-- Material provided follows --

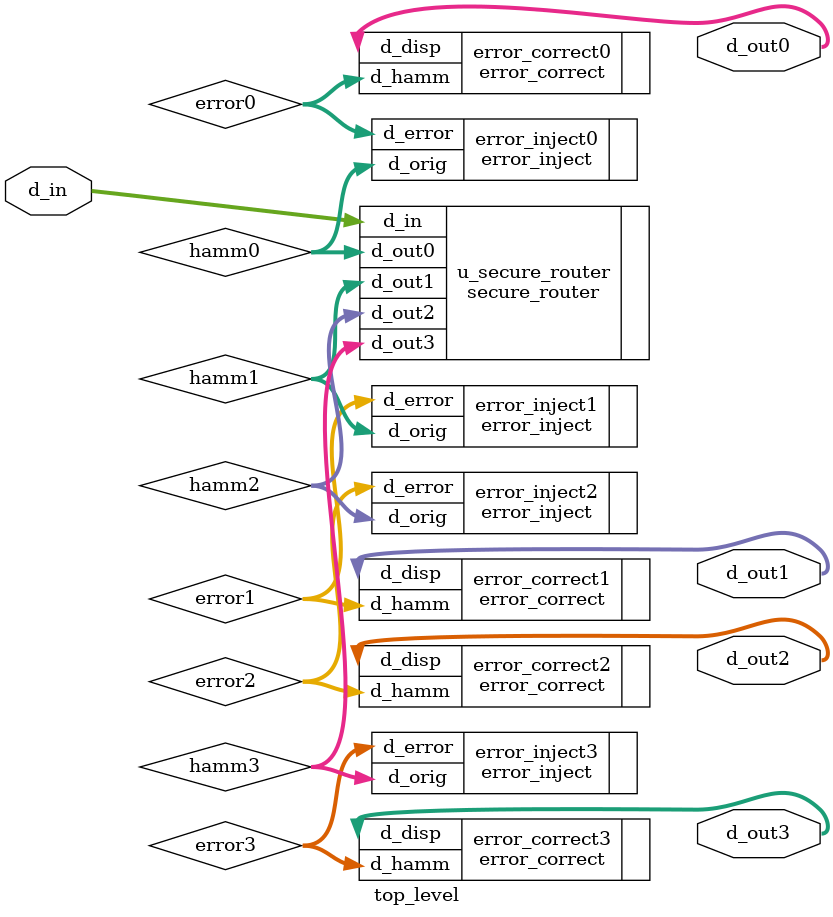
<source format=v>
module top_level(
    input [5:0] d_in,
    output [3:0] d_out0,
    output [3:0] d_out1,
    output [3:0] d_out2,
    output [3:0] d_out3
);
    wire [6:0] hamm0, hamm1, hamm2, hamm3;
    wire [6:0] error0, error1, error2, error3;

    // Instantiate the secure_router module
    secure_router u_secure_router (.d_in(d_in),.d_out0(hamm0),.d_out1(hamm1),.d_out2(hamm2),.d_out3(hamm3));

    // Instantiate the error_inject modules
    error_inject error_inject0 (.d_orig(hamm0),.d_error(error0));
    error_inject error_inject1 (.d_orig(hamm1),.d_error(error1));
    error_inject error_inject2 (.d_orig(hamm2),.d_error(error2));
    error_inject error_inject3 (.d_orig(hamm3),.d_error(error3));

    // Instantiate the error_correct modules
    error_correct error_correct0 (.d_hamm(error0),.d_disp(d_out0));
    error_correct error_correct1 (.d_hamm(error1),.d_disp(d_out1));
    error_correct error_correct2 (.d_hamm(error2),.d_disp(d_out2));
    error_correct error_correct3 (.d_hamm(error3),.d_disp(d_out3));

endmodule

</source>
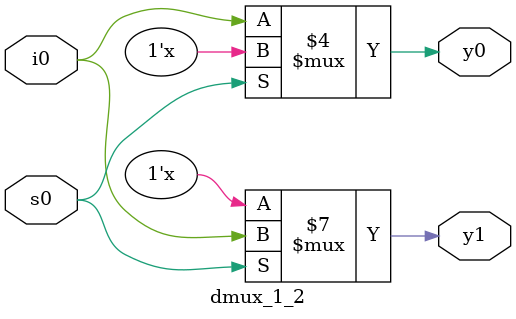
<source format=v>
module dmux_1_2(
	input i0,
	input s0,
	output reg y0,
	output reg y1
);
	always@(i0 or s0) begin
		if(s0==0)
			y0=i0;
		else begin
			y1=i0;
		end
	end
endmodule

</source>
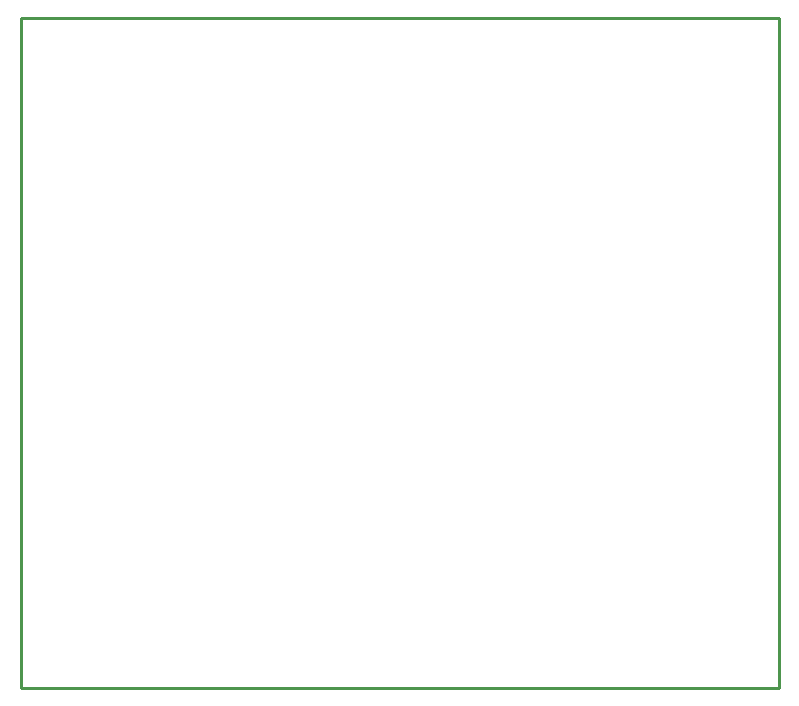
<source format=gko>
G04*
G04 #@! TF.GenerationSoftware,Altium Limited,Altium Designer,19.1.5 (86)*
G04*
G04 Layer_Color=16711935*
%FSLAX25Y25*%
%MOIN*%
G70*
G01*
G75*
%ADD14C,0.01000*%
D14*
X564173Y433268D02*
Y488583D01*
Y265354D02*
Y322638D01*
X311500Y265354D02*
X564173D01*
Y322638D02*
Y433268D01*
X311500Y317000D02*
Y460000D01*
Y265354D02*
Y317000D01*
Y460000D02*
Y488583D01*
X564173D01*
M02*

</source>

-- Material provided concluded --

▶ _Description of the task_
Print the data again word for word, pictures excluded.

▶ _Worked solution_
<source format=v>
module top_level(
    input [5:0] d_in,
    output [3:0] d_out0,
    output [3:0] d_out1,
    output [3:0] d_out2,
    output [3:0] d_out3
);
    wire [6:0] hamm0, hamm1, hamm2, hamm3;
    wire [6:0] error0, error1, error2, error3;

    // Instantiate the secure_router module
    secure_router u_secure_router (.d_in(d_in),.d_out0(hamm0),.d_out1(hamm1),.d_out2(hamm2),.d_out3(hamm3));

    // Instantiate the error_inject modules
    error_inject error_inject0 (.d_orig(hamm0),.d_error(error0));
    error_inject error_inject1 (.d_orig(hamm1),.d_error(error1));
    error_inject error_inject2 (.d_orig(hamm2),.d_error(error2));
    error_inject error_inject3 (.d_orig(hamm3),.d_error(error3));

    // Instantiate the error_correct modules
    error_correct error_correct0 (.d_hamm(error0),.d_disp(d_out0));
    error_correct error_correct1 (.d_hamm(error1),.d_disp(d_out1));
    error_correct error_correct2 (.d_hamm(error2),.d_disp(d_out2));
    error_correct error_correct3 (.d_hamm(error3),.d_disp(d_out3));

endmodule

</source>
<source format=v>
module dmux_1_2(
	input i0,
	input s0,
	output reg y0,
	output reg y1
);
	always@(i0 or s0) begin
		if(s0==0)
			y0=i0;
		else begin
			y1=i0;
		end
	end
endmodule

</source>
<source format=gko>
G04*
G04 #@! TF.GenerationSoftware,Altium Limited,Altium Designer,19.1.5 (86)*
G04*
G04 Layer_Color=16711935*
%FSLAX25Y25*%
%MOIN*%
G70*
G01*
G75*
%ADD14C,0.01000*%
D14*
X564173Y433268D02*
Y488583D01*
Y265354D02*
Y322638D01*
X311500Y265354D02*
X564173D01*
Y322638D02*
Y433268D01*
X311500Y317000D02*
Y460000D01*
Y265354D02*
Y317000D01*
Y460000D02*
Y488583D01*
X564173D01*
M02*

</source>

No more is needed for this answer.